WHAT THE TASK REQUIRES »
How many lines in the entries below contain the string "kern"? State only the number.

═════ DATA TO PROCESS

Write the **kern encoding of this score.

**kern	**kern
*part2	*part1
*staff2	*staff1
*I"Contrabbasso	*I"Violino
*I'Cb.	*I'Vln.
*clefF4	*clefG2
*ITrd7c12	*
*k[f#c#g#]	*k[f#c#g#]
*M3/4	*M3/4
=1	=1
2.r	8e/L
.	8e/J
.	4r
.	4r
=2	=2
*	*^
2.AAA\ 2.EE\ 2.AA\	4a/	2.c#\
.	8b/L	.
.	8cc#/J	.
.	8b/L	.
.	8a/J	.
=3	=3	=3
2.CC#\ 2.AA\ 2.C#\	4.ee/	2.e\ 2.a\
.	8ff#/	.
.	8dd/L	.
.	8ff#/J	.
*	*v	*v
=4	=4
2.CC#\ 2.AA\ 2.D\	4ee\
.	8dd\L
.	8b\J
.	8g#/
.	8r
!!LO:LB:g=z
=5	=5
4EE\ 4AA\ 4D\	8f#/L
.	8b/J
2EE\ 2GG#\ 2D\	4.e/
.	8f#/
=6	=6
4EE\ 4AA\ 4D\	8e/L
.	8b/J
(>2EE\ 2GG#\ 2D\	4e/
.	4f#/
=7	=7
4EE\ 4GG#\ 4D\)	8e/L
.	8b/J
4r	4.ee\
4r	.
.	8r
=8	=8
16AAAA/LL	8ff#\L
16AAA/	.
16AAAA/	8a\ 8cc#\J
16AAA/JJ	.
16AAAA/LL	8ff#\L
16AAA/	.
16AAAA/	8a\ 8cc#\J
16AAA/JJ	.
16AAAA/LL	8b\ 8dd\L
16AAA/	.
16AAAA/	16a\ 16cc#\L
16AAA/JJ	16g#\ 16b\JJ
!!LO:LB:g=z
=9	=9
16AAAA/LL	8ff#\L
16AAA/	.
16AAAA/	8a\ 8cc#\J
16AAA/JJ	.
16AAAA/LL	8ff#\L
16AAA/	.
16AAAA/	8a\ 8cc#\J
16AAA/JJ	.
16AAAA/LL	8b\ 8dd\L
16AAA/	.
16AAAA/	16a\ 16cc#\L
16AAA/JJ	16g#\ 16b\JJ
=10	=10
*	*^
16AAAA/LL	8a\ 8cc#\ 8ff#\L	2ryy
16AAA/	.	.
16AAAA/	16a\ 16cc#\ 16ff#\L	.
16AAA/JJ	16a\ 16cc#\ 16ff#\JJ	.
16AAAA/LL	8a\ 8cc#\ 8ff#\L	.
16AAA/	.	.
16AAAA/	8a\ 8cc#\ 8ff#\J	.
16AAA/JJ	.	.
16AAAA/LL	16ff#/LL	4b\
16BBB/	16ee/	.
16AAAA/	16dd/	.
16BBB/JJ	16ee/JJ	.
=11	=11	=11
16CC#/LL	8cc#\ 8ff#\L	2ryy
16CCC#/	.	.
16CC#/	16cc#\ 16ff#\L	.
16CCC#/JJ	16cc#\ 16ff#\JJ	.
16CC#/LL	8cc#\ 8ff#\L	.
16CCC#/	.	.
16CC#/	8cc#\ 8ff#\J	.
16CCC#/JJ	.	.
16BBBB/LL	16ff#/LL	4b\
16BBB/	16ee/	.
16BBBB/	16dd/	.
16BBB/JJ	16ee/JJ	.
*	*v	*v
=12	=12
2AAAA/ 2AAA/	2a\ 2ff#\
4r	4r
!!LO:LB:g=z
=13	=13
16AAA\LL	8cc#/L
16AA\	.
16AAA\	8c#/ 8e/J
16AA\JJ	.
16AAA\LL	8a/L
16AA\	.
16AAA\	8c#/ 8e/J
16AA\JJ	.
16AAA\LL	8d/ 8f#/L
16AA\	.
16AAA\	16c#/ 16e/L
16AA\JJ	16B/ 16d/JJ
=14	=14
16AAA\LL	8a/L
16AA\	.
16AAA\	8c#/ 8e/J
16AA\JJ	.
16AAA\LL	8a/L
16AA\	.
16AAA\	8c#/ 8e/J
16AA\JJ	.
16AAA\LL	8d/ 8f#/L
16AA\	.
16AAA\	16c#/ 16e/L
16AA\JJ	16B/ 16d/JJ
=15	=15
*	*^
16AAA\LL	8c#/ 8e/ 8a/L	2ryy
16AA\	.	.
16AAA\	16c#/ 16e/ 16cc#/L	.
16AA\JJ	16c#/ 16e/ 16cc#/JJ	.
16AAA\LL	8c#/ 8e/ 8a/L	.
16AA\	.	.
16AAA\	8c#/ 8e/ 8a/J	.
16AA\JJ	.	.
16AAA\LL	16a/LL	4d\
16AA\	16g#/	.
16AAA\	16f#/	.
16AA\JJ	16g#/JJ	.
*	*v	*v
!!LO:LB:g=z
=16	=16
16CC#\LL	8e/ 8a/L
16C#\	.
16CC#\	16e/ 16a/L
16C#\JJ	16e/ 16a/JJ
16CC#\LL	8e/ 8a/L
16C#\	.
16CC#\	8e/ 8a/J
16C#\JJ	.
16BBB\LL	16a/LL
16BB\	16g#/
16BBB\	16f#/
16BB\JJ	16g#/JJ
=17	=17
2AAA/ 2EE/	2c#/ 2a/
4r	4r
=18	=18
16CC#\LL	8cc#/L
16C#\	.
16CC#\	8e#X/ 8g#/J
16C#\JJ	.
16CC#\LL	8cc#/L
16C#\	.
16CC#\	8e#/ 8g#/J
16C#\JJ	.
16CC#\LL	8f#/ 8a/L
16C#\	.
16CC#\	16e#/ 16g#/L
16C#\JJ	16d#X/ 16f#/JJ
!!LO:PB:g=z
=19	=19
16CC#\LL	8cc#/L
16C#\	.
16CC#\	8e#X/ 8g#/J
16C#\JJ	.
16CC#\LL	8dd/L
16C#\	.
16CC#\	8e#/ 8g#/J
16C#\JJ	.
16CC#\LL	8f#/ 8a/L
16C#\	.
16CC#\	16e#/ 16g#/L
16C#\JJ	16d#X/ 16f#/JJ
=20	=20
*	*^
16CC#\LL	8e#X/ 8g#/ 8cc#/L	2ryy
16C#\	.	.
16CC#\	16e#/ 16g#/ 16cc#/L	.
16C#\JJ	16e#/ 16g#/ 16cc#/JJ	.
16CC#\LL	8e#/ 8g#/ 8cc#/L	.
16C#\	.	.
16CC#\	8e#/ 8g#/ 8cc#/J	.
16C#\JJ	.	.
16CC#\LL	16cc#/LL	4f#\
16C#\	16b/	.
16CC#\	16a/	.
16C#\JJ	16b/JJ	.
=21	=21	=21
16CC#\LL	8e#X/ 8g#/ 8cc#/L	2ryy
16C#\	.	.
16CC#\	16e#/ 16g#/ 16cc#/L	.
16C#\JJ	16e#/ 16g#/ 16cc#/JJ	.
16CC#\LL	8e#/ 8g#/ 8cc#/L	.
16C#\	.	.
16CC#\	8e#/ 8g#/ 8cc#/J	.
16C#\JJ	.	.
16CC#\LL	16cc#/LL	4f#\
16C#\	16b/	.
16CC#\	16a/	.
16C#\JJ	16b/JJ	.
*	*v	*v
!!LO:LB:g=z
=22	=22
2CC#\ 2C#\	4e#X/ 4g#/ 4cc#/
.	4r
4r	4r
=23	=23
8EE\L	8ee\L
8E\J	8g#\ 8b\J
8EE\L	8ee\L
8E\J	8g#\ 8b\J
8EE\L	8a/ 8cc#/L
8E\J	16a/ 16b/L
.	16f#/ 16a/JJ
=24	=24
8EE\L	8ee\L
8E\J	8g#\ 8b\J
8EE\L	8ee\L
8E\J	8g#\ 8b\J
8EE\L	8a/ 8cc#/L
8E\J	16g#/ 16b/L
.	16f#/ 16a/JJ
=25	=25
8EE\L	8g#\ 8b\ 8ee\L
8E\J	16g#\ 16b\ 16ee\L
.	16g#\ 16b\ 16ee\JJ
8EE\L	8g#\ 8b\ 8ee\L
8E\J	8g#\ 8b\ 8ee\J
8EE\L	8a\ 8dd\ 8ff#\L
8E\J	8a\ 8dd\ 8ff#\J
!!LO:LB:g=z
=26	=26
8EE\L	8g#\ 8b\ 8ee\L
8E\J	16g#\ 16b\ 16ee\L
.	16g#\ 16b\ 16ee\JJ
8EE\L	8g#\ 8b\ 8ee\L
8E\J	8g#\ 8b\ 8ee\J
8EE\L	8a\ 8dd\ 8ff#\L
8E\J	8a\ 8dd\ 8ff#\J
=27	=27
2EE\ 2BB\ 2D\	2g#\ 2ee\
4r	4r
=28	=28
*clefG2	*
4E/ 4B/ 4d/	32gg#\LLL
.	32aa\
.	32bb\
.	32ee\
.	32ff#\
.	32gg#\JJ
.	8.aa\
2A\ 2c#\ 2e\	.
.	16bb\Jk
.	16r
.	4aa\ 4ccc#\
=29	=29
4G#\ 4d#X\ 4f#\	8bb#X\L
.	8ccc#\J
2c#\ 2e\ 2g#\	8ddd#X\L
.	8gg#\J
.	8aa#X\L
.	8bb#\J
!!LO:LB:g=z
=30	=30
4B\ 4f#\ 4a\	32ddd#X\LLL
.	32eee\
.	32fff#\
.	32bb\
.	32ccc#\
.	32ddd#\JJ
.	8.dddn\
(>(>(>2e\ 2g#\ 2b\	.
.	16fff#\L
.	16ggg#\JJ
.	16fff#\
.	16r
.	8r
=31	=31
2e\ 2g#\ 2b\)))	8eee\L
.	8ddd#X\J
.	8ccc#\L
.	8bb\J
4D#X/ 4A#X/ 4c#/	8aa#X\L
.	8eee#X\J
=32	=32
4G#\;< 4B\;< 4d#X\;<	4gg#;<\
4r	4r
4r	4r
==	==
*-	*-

══════════

COMPLETE ANSWER »
2